Goods and Services by Selected Countries and Areas: Quarterly – Balance of Payments Basis

Statistics on trade in goods and services by country and area are only available quarterly, with a one-month lag. With this release, fourth-quarter figures are now available.

The fourth-quarter figures show surpluses, in billions of dollars, with South and Central America ($22.1), Hong Kong ($6.7), Brazil ($6.4), Singapore ($5.1), United Kingdom ($5.0), and Saudi Arabia ($0.7). Deficits were recorded, in billions of dollars, with China ($87.9), European Union ($39.4), Mexico ($33.5), Germany ($18.4), India ($13.8), Taiwan ($11.9), Japan ($11.4), Italy ($10.5), Canada ($8.5), South Korea ($6.7), and France ($4.6).

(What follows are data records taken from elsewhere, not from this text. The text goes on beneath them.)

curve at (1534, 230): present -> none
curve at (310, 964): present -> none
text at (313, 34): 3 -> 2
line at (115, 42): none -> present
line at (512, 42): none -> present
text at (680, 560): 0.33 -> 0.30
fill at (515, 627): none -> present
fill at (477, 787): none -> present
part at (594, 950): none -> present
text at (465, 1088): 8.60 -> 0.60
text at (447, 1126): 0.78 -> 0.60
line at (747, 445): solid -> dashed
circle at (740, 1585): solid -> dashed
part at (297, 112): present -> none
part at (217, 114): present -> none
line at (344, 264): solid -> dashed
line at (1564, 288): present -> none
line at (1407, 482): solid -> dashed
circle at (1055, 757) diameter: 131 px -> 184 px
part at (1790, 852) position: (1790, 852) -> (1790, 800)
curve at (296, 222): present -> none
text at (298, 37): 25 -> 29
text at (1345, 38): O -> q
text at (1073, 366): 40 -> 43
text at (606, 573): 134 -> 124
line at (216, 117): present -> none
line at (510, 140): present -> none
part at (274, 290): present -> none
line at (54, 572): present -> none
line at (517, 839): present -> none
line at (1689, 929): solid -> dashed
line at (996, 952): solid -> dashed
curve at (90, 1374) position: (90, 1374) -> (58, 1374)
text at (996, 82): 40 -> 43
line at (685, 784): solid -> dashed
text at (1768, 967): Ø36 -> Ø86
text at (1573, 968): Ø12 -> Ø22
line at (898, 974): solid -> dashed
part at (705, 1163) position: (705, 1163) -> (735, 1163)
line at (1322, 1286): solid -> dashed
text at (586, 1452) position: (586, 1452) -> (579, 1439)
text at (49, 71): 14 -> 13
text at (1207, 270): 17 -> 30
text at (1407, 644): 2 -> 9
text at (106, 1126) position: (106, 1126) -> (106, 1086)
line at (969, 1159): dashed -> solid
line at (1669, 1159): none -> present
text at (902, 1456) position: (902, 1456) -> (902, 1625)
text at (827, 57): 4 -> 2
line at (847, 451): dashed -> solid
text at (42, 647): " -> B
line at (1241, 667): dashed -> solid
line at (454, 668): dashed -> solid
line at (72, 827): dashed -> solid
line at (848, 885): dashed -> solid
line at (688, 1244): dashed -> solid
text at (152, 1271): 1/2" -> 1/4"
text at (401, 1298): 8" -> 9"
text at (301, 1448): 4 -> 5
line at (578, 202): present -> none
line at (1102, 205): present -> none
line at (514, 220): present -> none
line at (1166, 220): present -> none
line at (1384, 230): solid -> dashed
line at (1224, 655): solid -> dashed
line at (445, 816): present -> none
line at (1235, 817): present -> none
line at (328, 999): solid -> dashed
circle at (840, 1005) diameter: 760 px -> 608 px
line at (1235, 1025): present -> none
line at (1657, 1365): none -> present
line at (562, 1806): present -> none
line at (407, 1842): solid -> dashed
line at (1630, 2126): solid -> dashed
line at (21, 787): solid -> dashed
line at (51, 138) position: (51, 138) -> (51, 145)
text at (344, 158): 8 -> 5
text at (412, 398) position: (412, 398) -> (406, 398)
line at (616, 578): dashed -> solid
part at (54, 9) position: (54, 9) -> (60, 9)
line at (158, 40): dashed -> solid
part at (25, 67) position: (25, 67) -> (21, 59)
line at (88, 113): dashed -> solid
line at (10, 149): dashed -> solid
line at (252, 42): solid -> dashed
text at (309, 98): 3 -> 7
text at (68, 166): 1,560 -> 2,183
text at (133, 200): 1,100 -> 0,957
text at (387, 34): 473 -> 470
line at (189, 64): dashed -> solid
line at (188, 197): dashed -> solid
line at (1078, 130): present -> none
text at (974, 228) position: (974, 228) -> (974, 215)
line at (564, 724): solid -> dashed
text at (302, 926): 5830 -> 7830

  • The deficit with China increased $8.4 billion to $87.9 billion in the fourth quarter. Exports increased $2.8 billion to $48.0 billion and imports increased $11.2 billion to $136.0 billion.
  • The deficit with Mexico increased $8.3 billion to $33.5 billion in the fourth quarter. Exports increased $1.8 billion to $79.5 billion and imports increased $10.1 billion to $113.0 billion.
  • The deficit with Japan decreased $4.5 billion to $11.4 billion in the fourth quarter. Exports increased $1.6 billion to $28.9 billion and imports decreased $2.8 billion to $40.4 billion.